The spadefoot toad gets its name from the hard, keratinous projections on their hind feet, which aid in digging backwards into the soil. They can be found in or around irrigation waters, pothole ponds, wetlands, fields, farmland, dunes, woodlands and roadside ditches. This species spends most of its life underground. They like sandy or loamy habitats. This softer soil gives them the ability to easily dig burrows for safety and brumation. Spending most of their time underground, they emerge during rainy seasons to look for food and a little lovin. The spadefoot toad is listed as Least Concern by the IUCN. This includes the Great Basin spadefoot, the Couch’s spadefoot and the Eastern spadefoot, among others.
First the Stats…
Scientific name: Scaphiopodidae
Weight: Up to 3.5 ounces
Length: Up to 3.9 inches
Lifespan: Up to 12 years
Now on to the Facts!
1.) Some folks state that this toad has the smell of peanut butter. I’m not sure what to think about people who go around sniffing toads, but who am I to judge?

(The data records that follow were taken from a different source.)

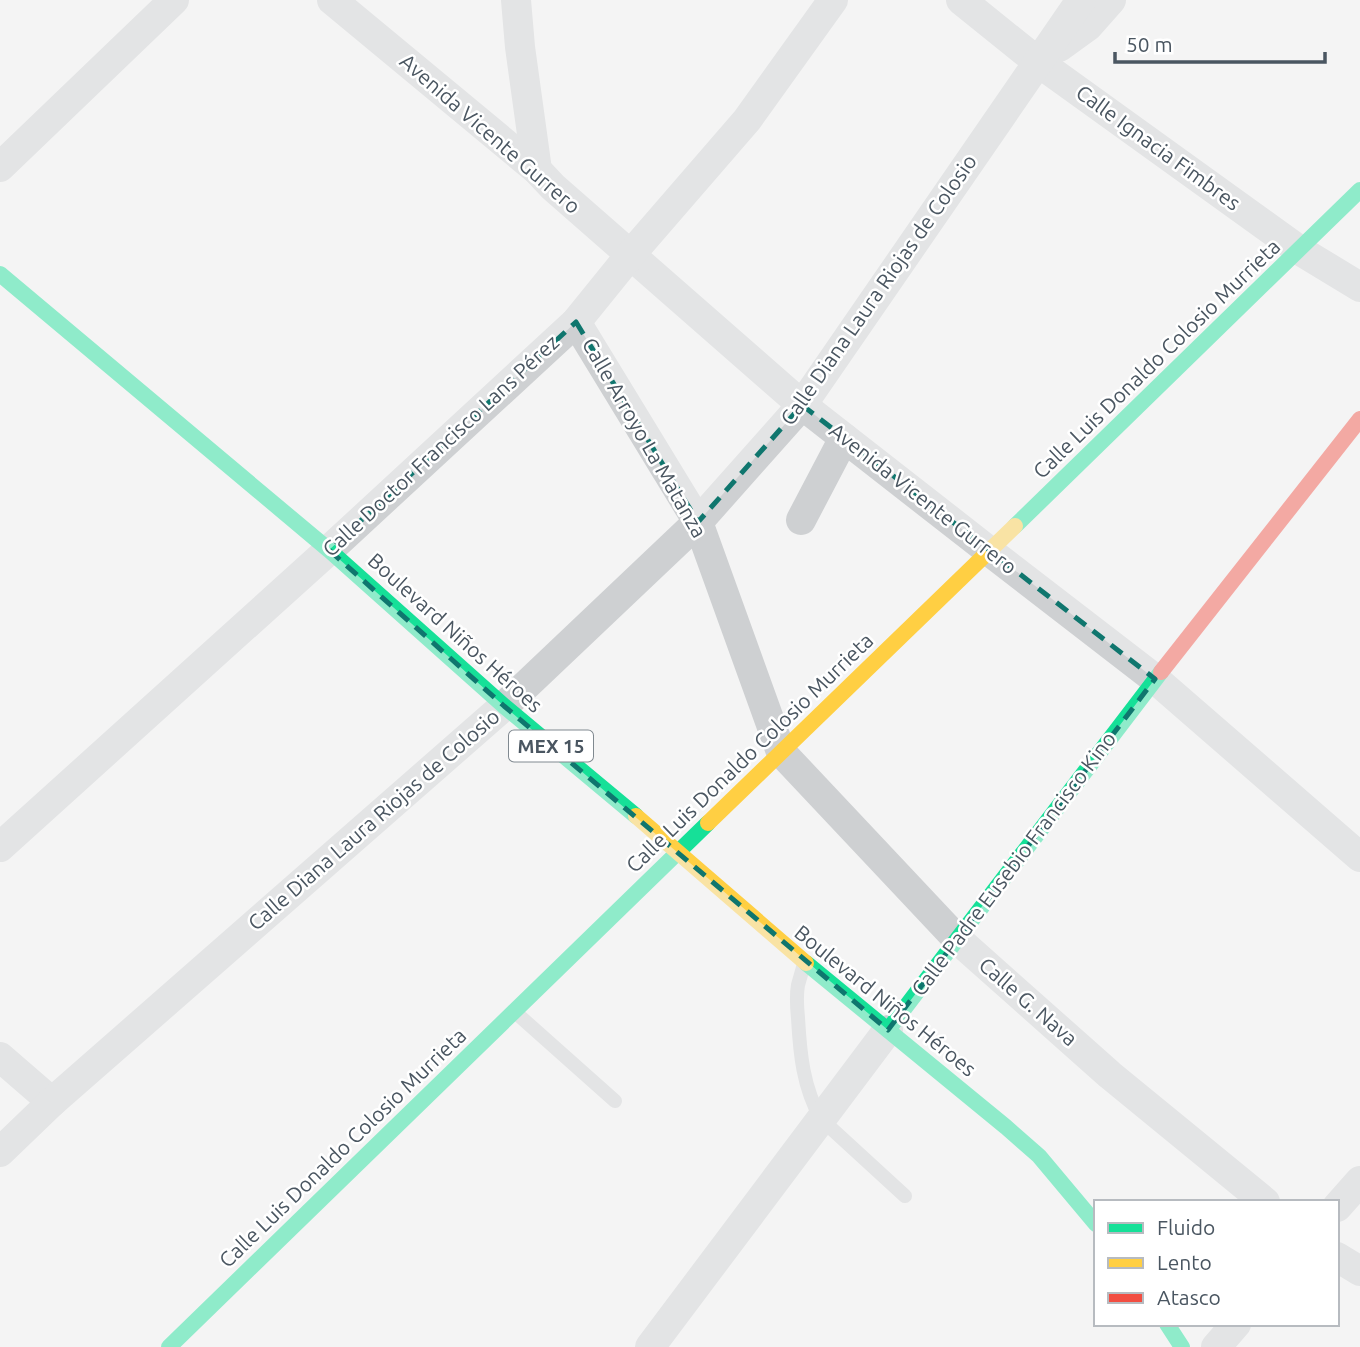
<svg xmlns="http://www.w3.org/2000/svg" width="1360" height="1347" font-family="Ubuntu,sans-serif">
<style>
.lines{fill:none;stroke-linecap:round;stroke-linejoin:round}
.lane{stroke:#ced0d2;stroke-width:14}
.street{stroke:#ced0d2;stroke-width:30}
.fast{stroke:#16e098;stroke-width:16}
.slow{stroke:#ffcf43;stroke-width:16}
.jam{stroke:#f24e42;stroke-width:16}
.marked{fill:none;stroke:#0f766e;stroke-width:5;stroke-dasharray:14 9;stroke-linejoin:round}
.labels{text-anchor:middle;stroke-width:5;stroke-linejoin:round;paint-order:stroke}
.shield{fill:#fff;stroke:#808990;stroke-width:2}
.shield-label{font-size:19px;font-weight:bold;fill:#4a5661}
.street-label{font-size:21px;fill:#4a5661;stroke:#fff}
</style>
<rect width="100%" height="100%" fill="#f4f4f4"/>
<g class="lines">
<g class="lane">
<path d="M804,964c-2,7 -4,14 -6,21 -2,11 -1,23 0,33 2,36 5,69 23,101l84,77"/>
<path d="M515,1012l100,89"/>
</g>
<g class="street">
<path d="M332,0l205,170 16,17 249,218 187,146 166,128 205,178"/>
<path d="M516,0l4,47 17,123"/>
<path d="M961,0l77,62 261,188 61,37"/>
<path d="M1059,47l29,-21 23,-26"/>
<path d="M0,167l174,-167"/>
<path d="M576,322l122,200 83,230 176,187 153,136 155,127"/>
<path d="M801,520l43,-82"/>
<path d="M0,847l329,-297 247,-228 55,-68 116,-134 86,-120"/>
<path d="M0,1057l52,45"/>
<path d="M0,1152l52,-50 452,-396 194,-184 104,-117 279,-405"/>
<path d="M1337,1207l23,-26"/>
<path d="M1337,1257l23,14"/>
<path d="M650,1347l238,-317"/>
<path d="M1216,1347l20,-23"/>
</g>
<g class="fast">
<path d="M0,274l329,276 175,156 132,110"/>
<path d="M1015,526l345,-336"/>
<path d="M806,963l200,164 33,29 57,68"/>
<path d="M888,1030l273,-358"/>
<path d="M1167,1324l15,23"/>
<path d="M169,1347l539,-524"/>
</g>
<g class="slow">
<path d="M636,816l170,147"/>
<path d="M708,823l307,-297"/>
</g>
<path class="jam" d="M1161,672l199,-253"/>
</g>
<path d="M0 0H1360V1347H0ZM576,322l122,200 104,-117 353,274 -267,351 -384,-324 -175,-156z" fill="#f4f4f4" fill-opacity=".55" fill-rule="evenodd"/>
<path class="marked" d="M576,322l122,200 104,-117 353,274 -267,351 -384,-324 -175,-156z"/>
<g class="labels">
<rect class="shield" x="509" y="730.5" width="84" height="31" rx="5"/>
<g class="shield-label">
<text x="551" y="753">MEX 15</text>
</g>
<g class="street-label">
<text transform="translate(490 134) rotate(41)" y="7">Avenida Vicente Gurrero</text>
<text transform="translate(1158 148) rotate(36)" y="7">Calle Ignacia Fimbres</text>
<text transform="translate(879 290) rotate(-55)" y="7">Calle Diana Laura Riojas de Colosio</text>
<text transform="translate(1157 359) rotate(-44)" y="7">Calle Luis Donaldo Colosio Murrieta</text>
<text transform="translate(644 438) rotate(60)" y="7">Calle Arroyo La Matanza</text>
<text transform="translate(441 446) rotate(-43)" y="7">Calle Doctor Francisco Lans Pérez</text>
<text transform="translate(923 499) rotate(38)" y="7">Avenida Vicente Gurrero</text>
<text transform="translate(455 633) rotate(42)" y="7">Boulevard Niños Héroes</text>
<text transform="translate(750 753) rotate(-44)" y="7">Calle Luis Donaldo Colosio Murrieta</text>
<text transform="translate(374 820) rotate(-41)" y="7">Calle Diana Laura Riojas de Colosio</text>
<text transform="translate(1014 864) rotate(-53)" y="7">Calle Padre Eusebio Francisco Kino</text>
<text transform="translate(885 1001) rotate(39)" y="7">Boulevard Niños Héroes</text>
<text transform="translate(1028 1002) rotate(41)" y="7">Calle G. Nava</text>
<text transform="translate(343 1148) rotate(-44)" y="7">Calle Luis Donaldo Colosio Murrieta</text>
</g>
</g>
<rect x="1094" y="1200" width="245" height="126" fill="#ffffff" stroke="#b7bbc0" stroke-width="2"/>
<rect x="1108" y="1223" width="35" height="10" fill="#16e098" stroke="#b7bbc0" stroke-width="2"/>
<text x="1157" y="1235" font-size="21" fill="#4a5661">Fluido</text>
<rect x="1108" y="1258" width="35" height="10" fill="#ffcf43" stroke="#b7bbc0" stroke-width="2"/>
<text x="1157" y="1270" font-size="21" fill="#4a5661">Lento</text>
<rect x="1108" y="1293" width="35" height="10" fill="#f24e42" stroke="#b7bbc0" stroke-width="2"/>
<text x="1157" y="1305" font-size="21" fill="#4a5661">Atasco</text>
<path d="M1115 52v10h210v-10" fill="none" stroke="#4a5661" stroke-width="3.5"/>
<text x="1126" y="52" font-size="21" fill="#4a5661" stroke="#ffffff" stroke-width="5" paint-order="stroke">50 m</text>
</svg>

2.) The call of the spadefoot is a low-pitched “kwah” or “gwaa, gwaa” sound, repeated in short intervals.
3.) Handling these toads can cause an allergic reaction marked by wheezing, sneezing, itching, and red eyes.
4.) Like many other toads, spadefoot toads are nocturnal (active at night).
5.) They can lose up to 48% of their body’s moisture without dehydrating!
But wait, there’s more on the spadefoot toad!
6.) They prey on worms, caterpillars, flies, crickets, spiders, moths, earthworms, centipedes, millipedes, snails, and more.
Did you know…?
They can jump up to 10 mph, when trying to escape predators!
8.) Females mate with a male and then lay 100s of eggs in an available source of water. The diminutive eggs are attached to pebbles and sticks underwater and develop until the tadpoles finally hatch, around 24 – 48 hours later.
9.) Tadpoles typically eat plankton, but will also resort to cannibalism, if they are faced with rapidly drying pools of water and overcrowding.
10.) If they end up resorting to cannibalism, their bodies have the ability to transform. They get larger heads, sharp beaks, stronger jaw muscles, and shortened intestines. Researchers have concluded that this is an adaptive trait as it accelerates the rate of growth of the tadpoles by providing an increased caloric intake.